Download or read book Literacy Media Technology written by Becky Parry and published by Bloomsbury Publishing. This book was released on 2016-12-01 with total page 272 pages. Available in PDF, EPUB and Kindle. Book excerpt: Literacy, Media, Technology considers the continued significance of popular culture forms such as postcards, film, television, games, virtual worlds and social media for educators. Following multiple pathways through technological innovation, the contributors reflect on the way in which digital and portable devices lead to new and emerging forms of reading, participating and creating. Rejecting linear conceptualisations of progression, they explore how time is not linear as technological advances are experienced in multiple ways linked to different personal, social, political and economic trajectories. The contributors describe a range of practices from formal and informal education spaces and interrogate some of the continuities and discontinuities associated with literacy, media and technology at a time when rapidly evolving communicative practices often meet intransigence in educational systems. The chapters adopt diverse forms: historical perspectives, personal story and reflection, project reports, document analysis, critical reviews of resources, ethnographic accounts, and analyses of meaning-making within and beyond educational institutions. Together, they provide multiple insights into the diverse and fluid relationships between literacy, media, technology, and everyday life, and the many ways in which these relationships are significant to educational research and practice.
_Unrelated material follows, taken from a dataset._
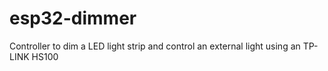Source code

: # esp32-dimmer
Controller to dim a LED light strip and control an external light using an TP-LINK HS100
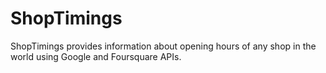 # ShopTimings
ShopTimings provides information about opening hours of any shop in the world using Google and Foursquare APIs.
Book The Future of Literacy Studies

Download or read book The Future of Literacy Studies written by M. Baynham and published by Springer. This book was released on 2015-12-29 with total page 249 pages. Available in PDF, EPUB and Kindle. Book excerpt: This book brings together authors actively involved in shaping the field of literacy studies, presenting a robust approach to the theoretical and empirical work which is currently pushing the boundaries of literacy research and also pointing to future directions for literacy research.